For All the Fish in the Sea

at the bottom of the sea

He rushes towards her in a hurricane of strawberry-blonde curls, sunkissed skin, and flailing, reckless limbs. "Auntie Johanna, Auntie Johanna," her name tumbles from his lips, a pair of gorgeous baby-blues gazing up at her. "Today, we went out on the boat, and I caught so many fish. One of them was even bigger than me! If I fell overboard, it probably would've swallowed me whole!"
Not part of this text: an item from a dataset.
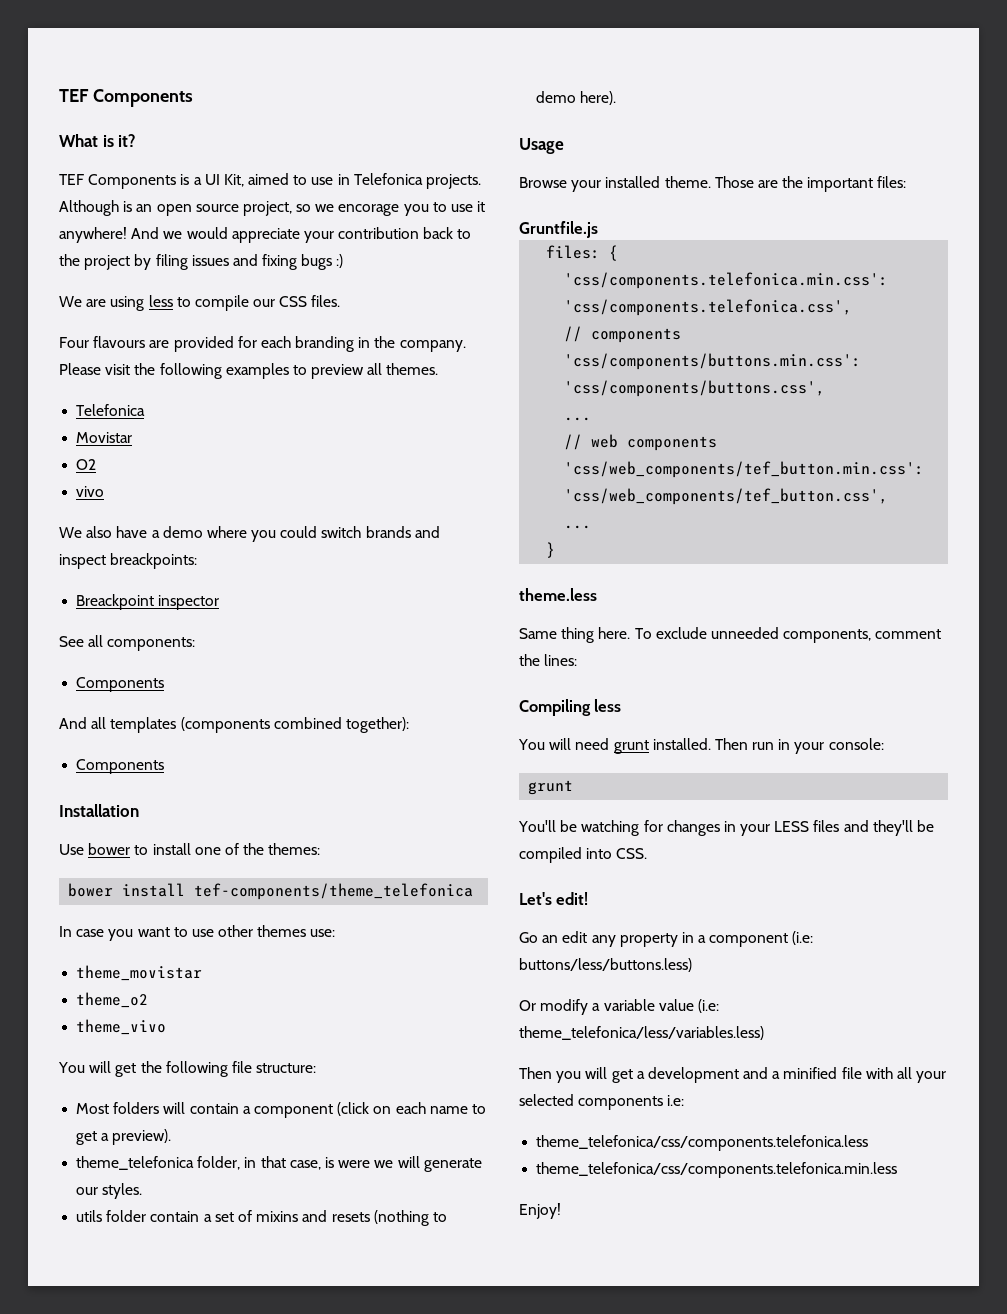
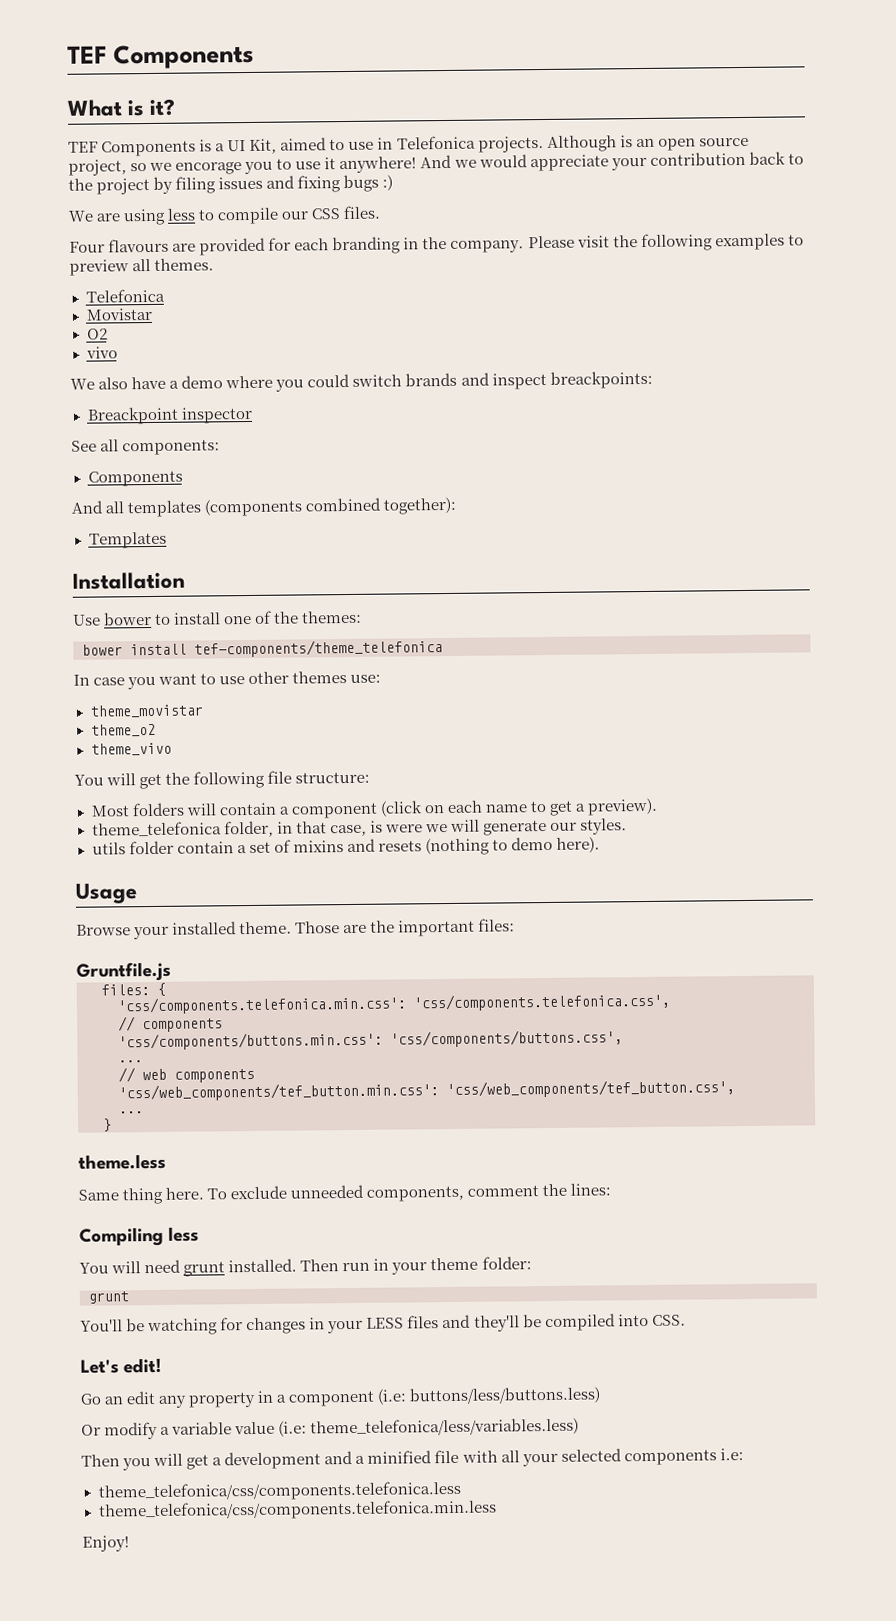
[76,759,165,774] Components -> [88,531,167,549] Templates
[828,738,884,750] console: -> [430,1256,532,1271] theme folder:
Dylan continues to gush in the way that children so often do. He's not lying per se, more liking stretching the truth, weaving his own tall tales, and Johanna knows that not a bit of it is true. For a second, she can feel her breath catch in the back of her throat because he looks so much like his father that it's painful. Bittersweet because although he's the spitting image of his father, little Dylan Odair will never get the chance to meet him, but still, she makes it her mission to pass down the stories, to let her "nephew" know what an amazing man his father had been and how much he would've adored his son. There aren't many of them left, the victors, the survivors, so they all band together, check up on one another, and this is what constantly brings Johanna Mason back to the shores of District Four.
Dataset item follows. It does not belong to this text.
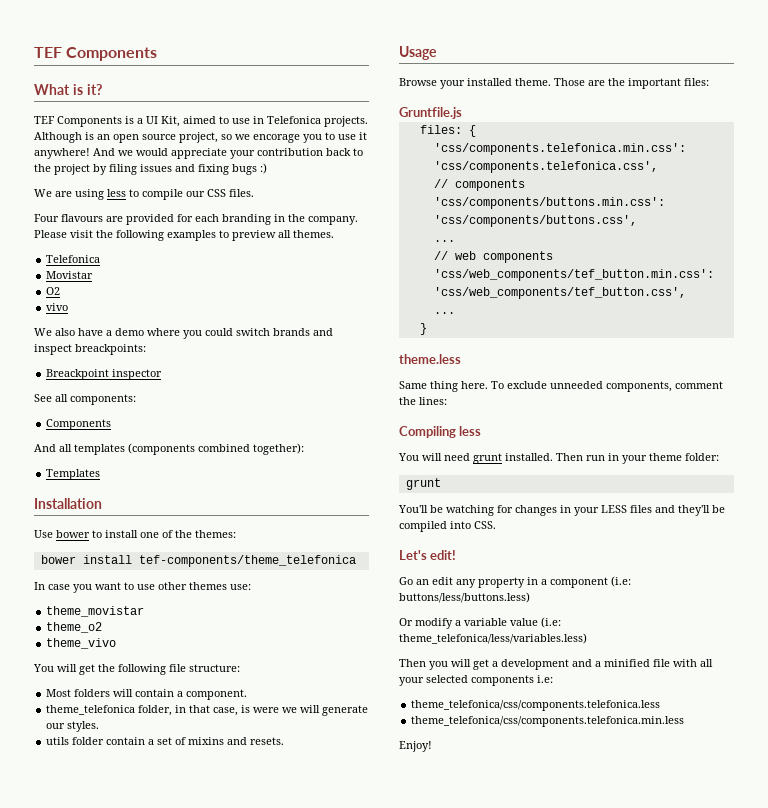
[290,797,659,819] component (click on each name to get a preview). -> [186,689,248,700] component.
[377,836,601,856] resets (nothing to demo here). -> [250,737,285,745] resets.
It's not like there's anything left for her back in Seven. Annie and Dylan are the closest thing to family that she has left. This mad widow and her precocious son are broken, but in the end, Johanna's just as shattered and lost as they are, so it only stands to reason that the family she manages to find for herself are the pieces left behind of the wreckage.
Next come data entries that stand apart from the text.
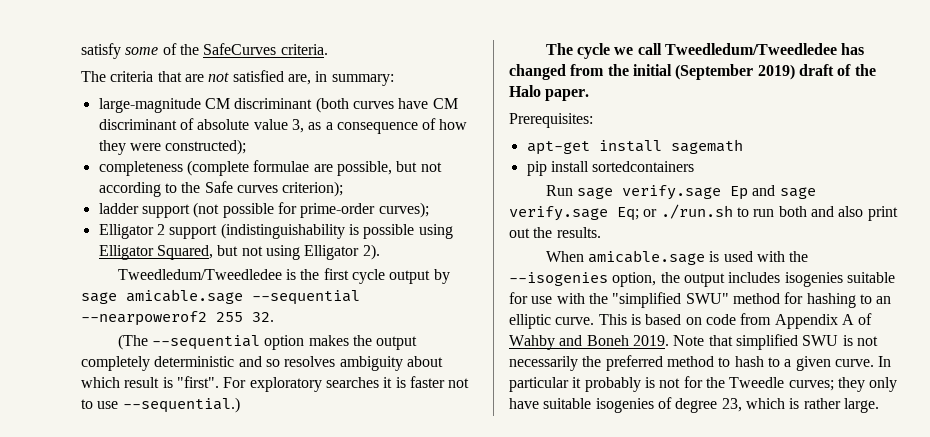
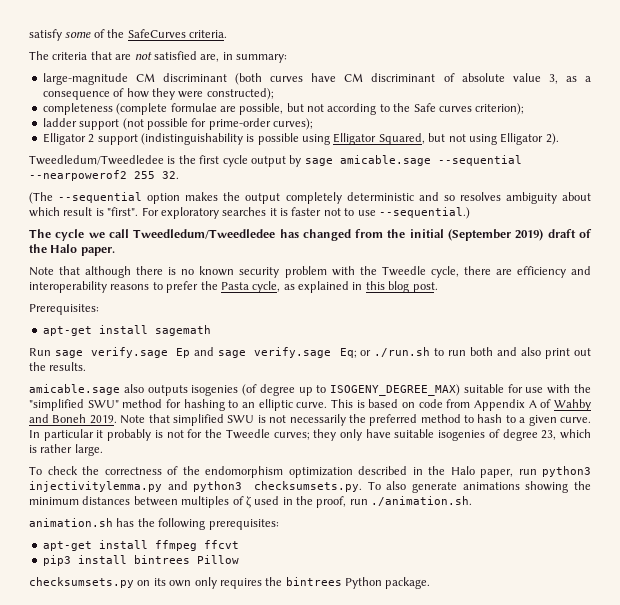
(590, 95) none -> [29,266,591,278] [29,281,438,293] // Note that although there is no known security problem with the Tweedle cycle, there are efficiency and interoperability reasons to prefer the Pasta cycle, as explained in this blog post.
[526,161,695,176] // pip install sortedcontainers -> (211, 330) none
[545,250,809,265] [509,272,843,287] When amicable.sage is used with the --isogenies option, the output includes isogenies -> [29,384,461,396] amicable.sage also outputs isogenies (of degree up to ISOGENY_DEGREE_MAX)
(879, 405) none -> [29,466,591,478] [29,481,592,493] [29,496,473,508] [29,518,279,530] [42,540,239,551] [42,555,239,566] [29,577,431,589] // To check the correctness of the endomorphism optimization described in the Halo paper, run python3 injectivitylemma.py and python3 checksumsets.py. To also generate animations showing the minimum distances between multiples of ζ used in the proof, run ./animation.sh. // animation.sh has the following prerequisites: // apt-get install ffmpeg ffcvt // pip3 install bintrees Pillow // checksumsets.py on its own only requires the bintrees Python package.

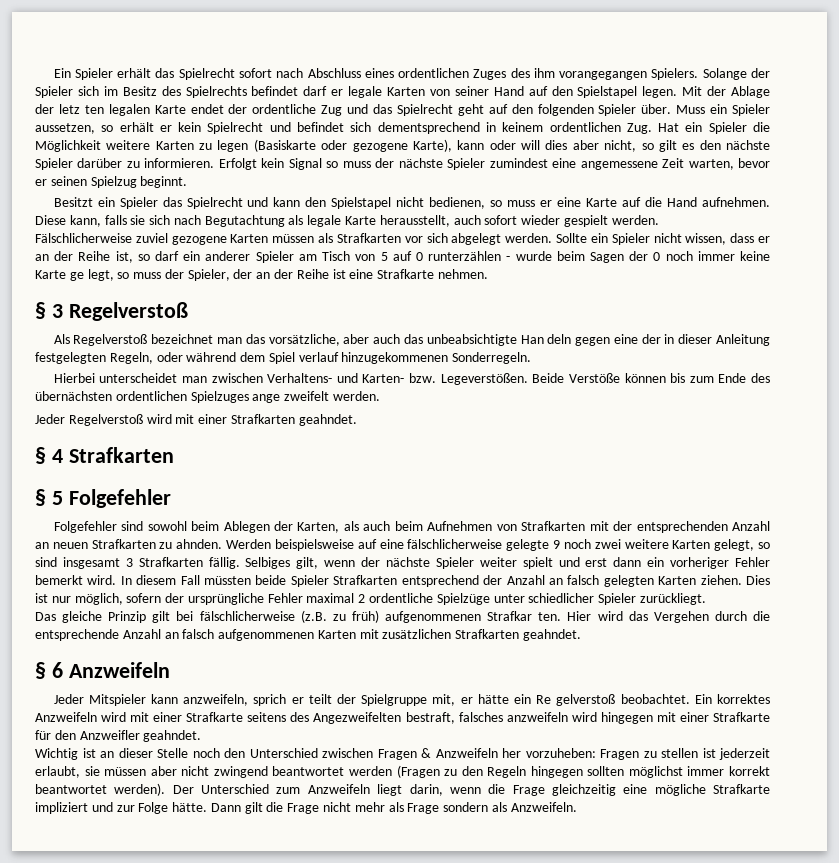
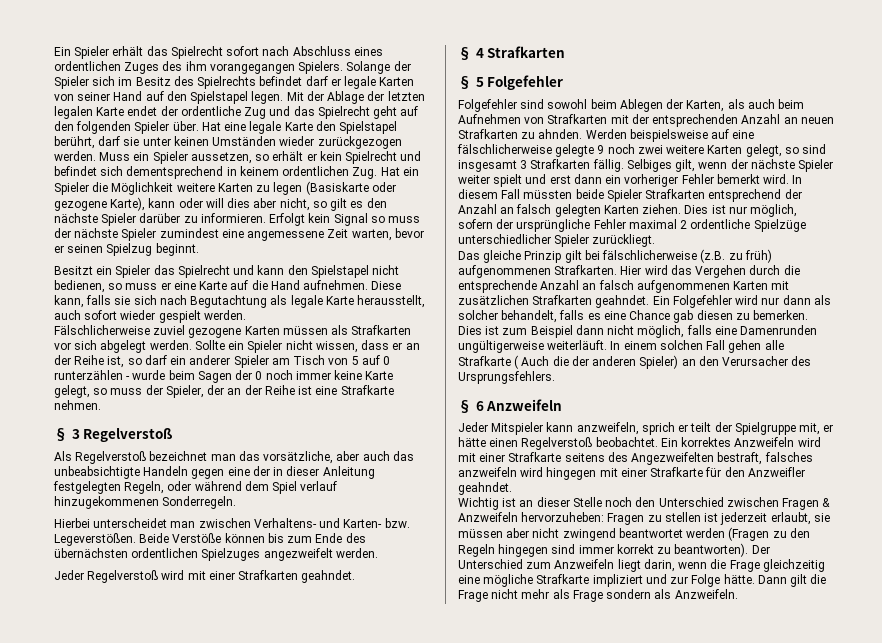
[58,104,104,114] letz ten -> [387,91,425,101] letzten
(672, 109) none -> [201,121,398,134] [54,136,402,149] [54,151,96,161] Hat eine legale Karte den Spielstapel berührt, darf sie unter keinen Umständen wieder zurückgezogen werden.
[69,269,114,281] ge legt, -> [54,385,90,398] gelegt,
[520,334,572,344] Han deln -> [143,466,189,476] Handeln
[252,391,330,403] ange zweifelt -> [263,548,333,561] angezweifelt
[493,593,595,603] unter schiedlicher -> [458,234,551,244] unterschiedlicher
[487,611,562,621] Strafkar ten. -> [554,265,618,275] Strafkarten.
(582, 635) none -> [652,295,831,308] [458,310,809,323] [458,325,818,338] [458,340,784,353] [458,355,812,369] [458,371,555,384] Ein Folgefehler wird nur dann als solcher behandelt, falls es eine Chance gab diesen zu bemerken. Dies ist zum Beispiel dann nicht möglich, falls eine Damenrunden ungültigerweise weiterläuft. In einem solchen Fall gehen alle Strafkarte ( Auch die der anderen Spieler) an den Verursacher des Ursprungsfehlers.
[514,694,616,706] ein Re gelverstoß -> [489,437,593,450] einen Regelverstoß
[502,748,596,758] her vorzuheben: -> [521,512,605,522] hervorzuheben:
[587,766,770,778] [35,783,166,796] sollten möglichst immer korrekt beantwortet werden). -> [551,543,749,557] sind immer korrekt zu beantworten).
Every single day, she strives to fill that void, to be the same fearless guardian that Finnick would've been, and while she's nowhere near perfect, she tries.

She likes to think that he'd be proud of her, of the little man that Dylan's growing into, of the way they've all managed to come together in their shared loss.

Just like his mother and father, Dylan takes to the water like a fish, and though he wasn't born in District Four, there's no doubt that he belongs here, that this is his home. The salt water flows like blood through his veins, the tide continuously beckons to him, calling him home. It's through Dylan that Johanna learns to trust the water again, so much so that now she no longer associates the droplets beading on her skin with the unrelenting pain of torture. Now, whenever the ocean clings to her skin, a smile crosses her lips because it reminds her of days spent thrashing around in the waves with Dylan.

Clenched in his small, freckled fist, he holds out a plastic bag, and when she kneels down to his level, she notices a tiny fish circling around. "I caught this for you! Caught it with my own two hands in the tide pools outside." An unwavering pride shines through his toothy grin, and for an instant, that smile is worth more to her than all the fish in the sea.